My concern here is the mathematical symbols for sequences and sets.
For a sequence $S =(s_1,\cdots,s_n)$, is it correct to write $s_x \in S$ when I want to check if element $s_x$ is an element in the sequence $S$. Also, when adding a new element to a sequence, is it correct to write $S = S \cup s_x$
On
If you want to be absolutely correct, then to denote that $s$ is an element of the sequence $S=(s_1,\dots,s_n)$, you could write that there is an $i\in\{1,\dots,n\}$ such that $s=s_i$. I think $s\in S$ is a little bit weird, but not totally uncommon. Especially if you state what you mean by it, there should be no confusion. I would personally just say that $s$ is an element / coordinate of $S$.
For adding a new element to the sequence, as was mentioned in the comments, $S=S\cup s$ looks very wrong.
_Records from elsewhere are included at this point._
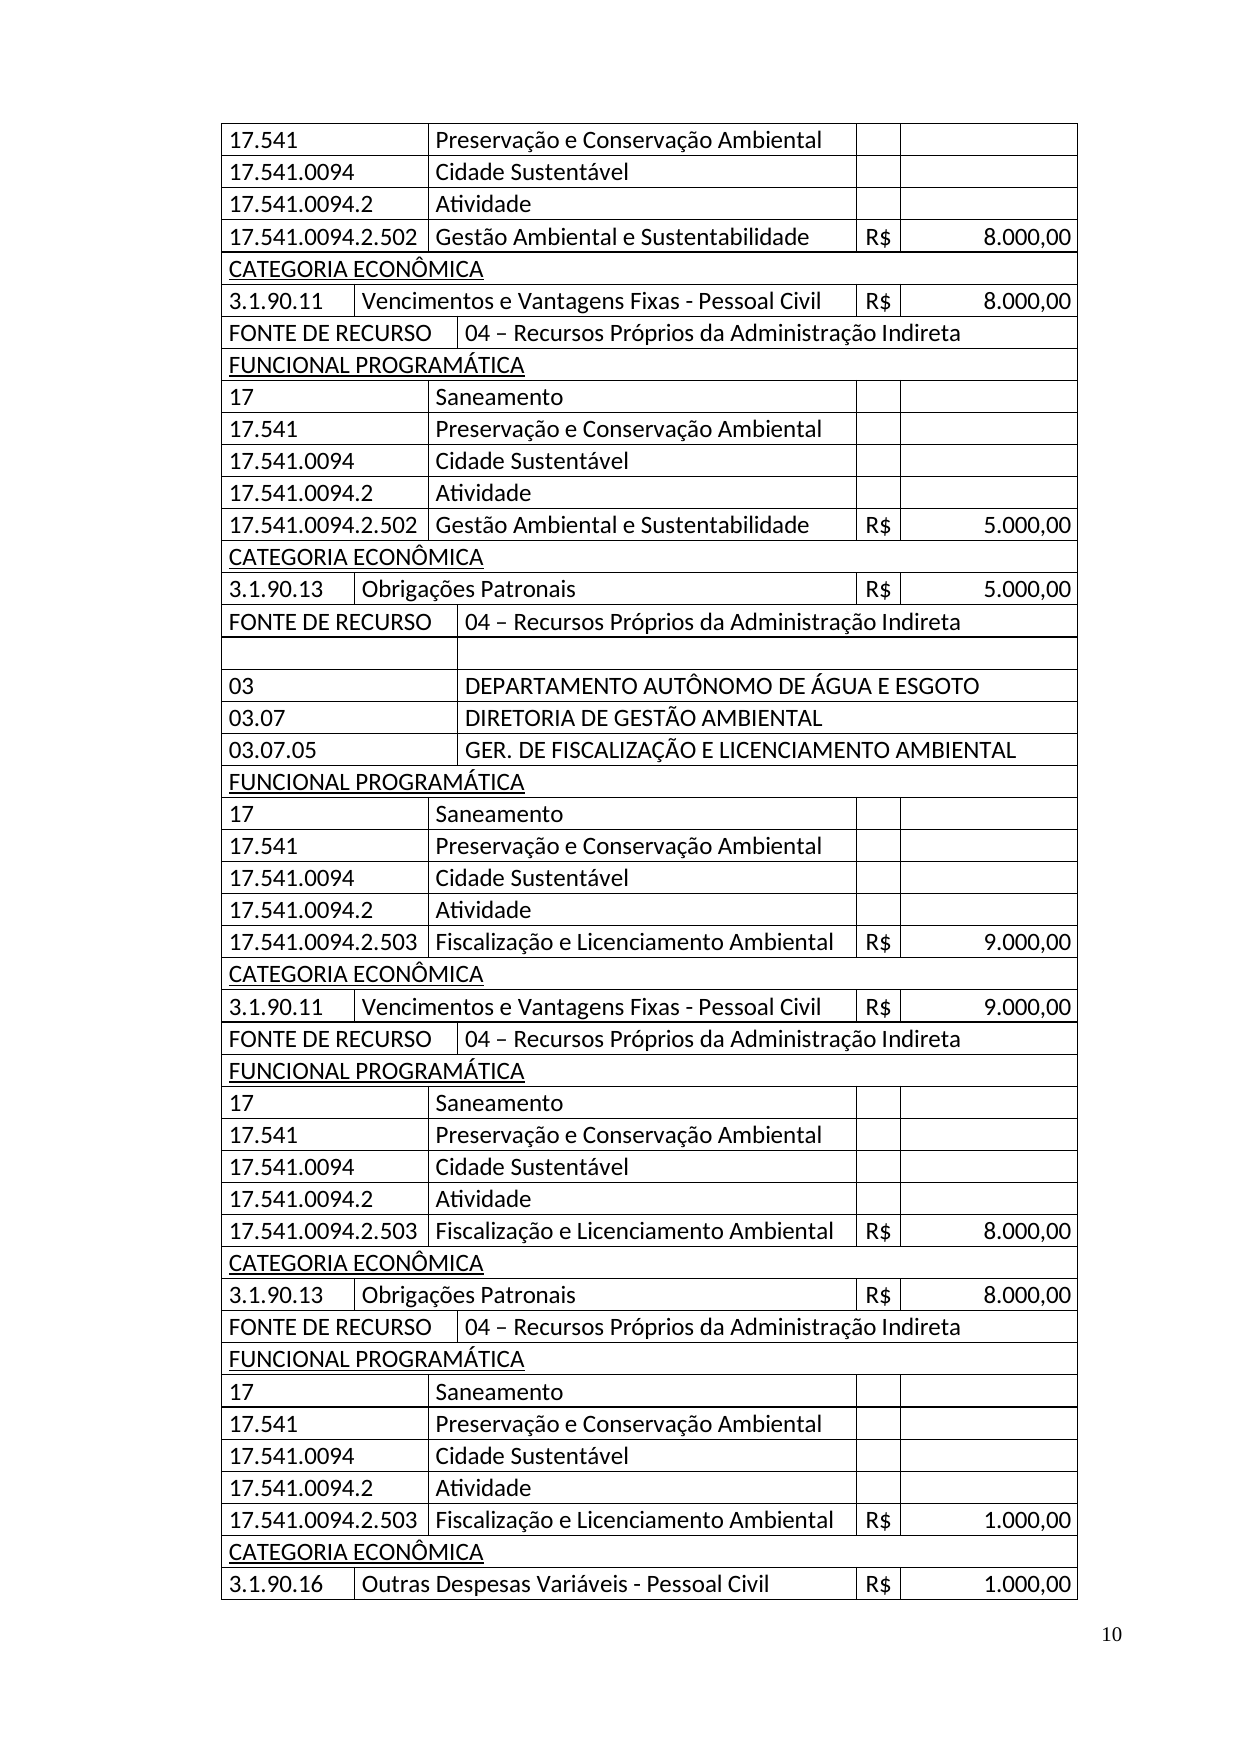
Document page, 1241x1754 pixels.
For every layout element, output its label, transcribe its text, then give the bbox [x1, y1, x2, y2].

table_cell FUNCIONAL PROGRAMÁTICA [222, 1343, 1077, 1374]
table_cell 17.541 [222, 124, 428, 155]
table_cell [857, 1151, 900, 1182]
table_cell 8.000,00 [901, 1279, 1077, 1310]
table_cell 5.000,00 [901, 573, 1077, 604]
table_cell R$ [857, 1279, 900, 1310]
table_cell 3.1.90.11 [222, 990, 354, 1021]
table_cell 17.541 [222, 1119, 428, 1150]
table_cell Cidade Sustentável [429, 1151, 856, 1182]
table_cell 5.000,00 [901, 509, 1077, 540]
table_cell Saneamento [429, 798, 856, 829]
table_cell 03 [222, 670, 457, 701]
table_cell [857, 124, 900, 155]
table_cell Atividade [429, 477, 856, 508]
table_cell 17.541.0094.2 [222, 188, 428, 219]
table_cell R$ [857, 926, 900, 957]
table_cell [901, 188, 1077, 219]
table_cell 8.000,00 [901, 285, 1077, 316]
table_cell [901, 445, 1077, 476]
table_cell 04 – Recursos Próprios da Administração Indireta [458, 1311, 1077, 1342]
table_cell Atividade [429, 1183, 856, 1214]
table_cell 17.541 [222, 1408, 428, 1438]
table_cell Preservação e Conservação Ambiental [429, 413, 856, 444]
table_cell [901, 1087, 1077, 1118]
table_cell [857, 477, 900, 508]
table_cell 04 – Recursos Próprios da Administração Indireta [458, 605, 1077, 636]
table_cell 9.000,00 [901, 990, 1077, 1021]
table_cell 8.000,00 [901, 1215, 1077, 1246]
table_cell CATEGORIA ECONÔMICA [222, 958, 1077, 989]
table_cell [901, 1119, 1077, 1150]
table_cell R$ [857, 1568, 900, 1599]
table_cell 17.541.0094.2.503 [222, 1504, 428, 1535]
table_cell Fiscalização e Licenciamento Ambiental [429, 1215, 856, 1246]
table_cell Outras Despesas Variáveis - Pessoal Civil [355, 1568, 856, 1599]
table_cell [901, 894, 1077, 925]
table_cell Saneamento [429, 1087, 856, 1118]
table_cell Saneamento [429, 1375, 856, 1406]
table_cell 3.1.90.11 [222, 285, 354, 316]
table_cell CATEGORIA ECONÔMICA [222, 541, 1077, 572]
table_cell [901, 1440, 1077, 1471]
table_cell DEPARTAMENTO AUTÔNOMO DE ÁGUA E ESGOTO [458, 670, 1077, 701]
table_cell [901, 156, 1077, 187]
table_cell FUNCIONAL PROGRAMÁTICA [222, 766, 1077, 797]
table_cell 17.541 [222, 413, 428, 444]
table_cell [901, 1375, 1077, 1406]
table_cell 04 – Recursos Próprios da Administração Indireta [458, 317, 1077, 348]
table_cell Gestão Ambiental e Sustentabilidade [429, 220, 856, 251]
table_cell R$ [857, 573, 900, 604]
table_cell Atividade [429, 894, 856, 925]
table_cell [901, 1183, 1077, 1214]
table_cell [857, 413, 900, 444]
table_cell 17.541.0094 [222, 445, 428, 476]
table_cell Fiscalização e Licenciamento Ambiental [429, 926, 856, 957]
table_cell 17.541.0094.2 [222, 1472, 428, 1503]
table_cell [857, 830, 900, 861]
table_cell [857, 1440, 900, 1471]
table_cell 17.541.0094.2.502 [222, 509, 428, 540]
table_cell 8.000,00 [901, 220, 1077, 251]
table_cell [458, 638, 1077, 668]
table_cell Cidade Sustentável [429, 445, 856, 476]
table_cell 3.1.90.13 [222, 573, 354, 604]
table_cell 9.000,00 [901, 926, 1077, 957]
table_cell Preservação e Conservação Ambiental [429, 1119, 856, 1150]
table_cell 17 [222, 1375, 428, 1406]
table_cell [857, 1408, 900, 1438]
table_cell [901, 862, 1077, 893]
table_cell R$ [857, 509, 900, 540]
table_cell FONTE DE RECURSO [222, 605, 457, 636]
table_cell 17.541.0094 [222, 156, 428, 187]
table_cell FUNCIONAL PROGRAMÁTICA [222, 1055, 1077, 1086]
table_cell FONTE DE RECURSO [222, 1311, 457, 1342]
table_cell 17.541 [222, 830, 428, 861]
table_cell Fiscalização e Licenciamento Ambiental [429, 1504, 856, 1535]
table_cell R$ [857, 1215, 900, 1246]
table_cell 17.541.0094.2 [222, 894, 428, 925]
table_cell Obrigações Patronais [355, 573, 856, 604]
table_cell [857, 798, 900, 829]
table_cell 04 – Recursos Próprios da Administração Indireta [458, 1023, 1077, 1053]
table_cell CATEGORIA ECONÔMICA [222, 253, 1077, 283]
table_cell 17 [222, 381, 428, 412]
table_cell 3.1.90.16 [222, 1568, 354, 1599]
table_cell [901, 1151, 1077, 1182]
table_cell Cidade Sustentável [429, 862, 856, 893]
table_cell Cidade Sustentável [429, 1440, 856, 1471]
table_cell Preservação e Conservação Ambiental [429, 830, 856, 861]
table_cell FONTE DE RECURSO [222, 317, 457, 348]
table_cell [857, 1087, 900, 1118]
table_cell Preservação e Conservação Ambiental [429, 124, 856, 155]
table_cell [857, 1472, 900, 1503]
table_cell [857, 188, 900, 219]
table_cell [901, 830, 1077, 861]
table_cell [857, 1119, 900, 1150]
table_cell R$ [857, 220, 900, 251]
table_cell [857, 1183, 900, 1214]
table_cell FUNCIONAL PROGRAMÁTICA [222, 349, 1077, 380]
table_cell Gestão Ambiental e Sustentabilidade [429, 509, 856, 540]
table_cell 17.541.0094.2.502 [222, 220, 428, 251]
table_cell 17 [222, 1087, 428, 1118]
table_cell 17.541.0094 [222, 862, 428, 893]
table_cell FONTE DE RECURSO [222, 1023, 457, 1053]
table_cell 03.07.05 [222, 734, 457, 765]
table_cell Saneamento [429, 381, 856, 412]
table_cell [857, 445, 900, 476]
table_cell 17.541.0094 [222, 1151, 428, 1182]
table_cell [857, 894, 900, 925]
table_cell [901, 1408, 1077, 1438]
table_cell CATEGORIA ECONÔMICA [222, 1247, 1077, 1278]
table_cell [901, 124, 1077, 155]
table_cell R$ [857, 1504, 900, 1535]
table_cell [901, 1472, 1077, 1503]
table_cell [857, 156, 900, 187]
table_cell Obrigações Patronais [355, 1279, 856, 1310]
table_cell [857, 381, 900, 412]
table_cell [857, 1375, 900, 1406]
table_cell Atividade [429, 188, 856, 219]
table_cell 17.541.0094 [222, 1440, 428, 1471]
table_cell R$ [857, 285, 900, 316]
table_cell 3.1.90.13 [222, 1279, 354, 1310]
table_cell 17.541.0094.2.503 [222, 926, 428, 957]
table_cell 1.000,00 [901, 1504, 1077, 1535]
table_cell [901, 413, 1077, 444]
table_cell R$ [857, 990, 900, 1021]
table_cell [901, 381, 1077, 412]
table_cell [222, 638, 457, 668]
table_cell CATEGORIA ECONÔMICA [222, 1536, 1077, 1567]
table_cell [901, 477, 1077, 508]
table_cell [857, 862, 900, 893]
table_cell 17 [222, 798, 428, 829]
table_cell [901, 798, 1077, 829]
table_cell 1.000,00 [901, 1568, 1077, 1599]
table_cell DIRETORIA DE GESTÃO AMBIENTAL [458, 702, 1077, 733]
table_cell Vencimentos e Vantagens Fixas - Pessoal Civil [355, 285, 856, 316]
table_cell GER. DE FISCALIZAÇÃO E LICENCIAMENTO AMBIENTAL [458, 734, 1077, 765]
table_cell Atividade [429, 1472, 856, 1503]
table_cell 17.541.0094.2 [222, 477, 428, 508]
table_cell 17.541.0094.2.503 [222, 1215, 428, 1246]
table_cell Preservação e Conservação Ambiental [429, 1408, 856, 1438]
table_cell 17.541.0094.2 [222, 1183, 428, 1214]
table_cell 03.07 [222, 702, 457, 733]
table_cell Vencimentos e Vantagens Fixas - Pessoal Civil [355, 990, 856, 1021]
table_cell Cidade Sustentável [429, 156, 856, 187]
As was also mentioned in the comments, it is not clear enough to say you want to add the value to the sequence: where do you want to place the new value?
If you mean extending the sequence by putting an extra value at the end, then there is a symbol for string concatenation, namely the "frown": $S^\frown T$. So you could write $S^\frown (s)$, or $S^\frown s$. It is probably also best to explain here what you mean by your notation instead of assuming everyone knows what you mean. The safest bet would be to write out explicitly what you mean.
If you want to place the new element somewhere in the middle, it is probably best to just define the new sequence as $(s_1,\dots,s_j,s,s_{j+1},\dots,s_n)$.
On
I know this is an old post, but I was doing something similar: I guess your reason of wanting to write someting like $S = S \cup s_x$ is partially because you do not want an index (a "traditional" one at the lower right of the indexed symbol) for $S$ to indicate change because you might have several sequences that you want to add to and you would use that for distinction. But I think it is a wrong notation as the 2 sides are not equal, and in math we should not write such a thing as in programming languages.
Here is a related answer of mine regarding sets. In case of sequences, we can define $v\in\mathbb{N}$ for the state, $S^0=()$ for the initial empty sequence, and the addition based on this and Vsotvep's answer and other sources online can be $$S^{v+1}=S^v\frown\left(s_x\right)$$
This way you can have several of these sequences all denoted by $S$, and having the above mentioned "traditional" index for distinction.
Note that a sequence $\{s_n\}$ is a function whose domain is the set of natural numbers
$ s_n$ is the value assigned to $n$ If you add a term to the sequence you change the function so you have to define the new function.
Adding a new term to the sequence is fine as long as you redefine your sequence.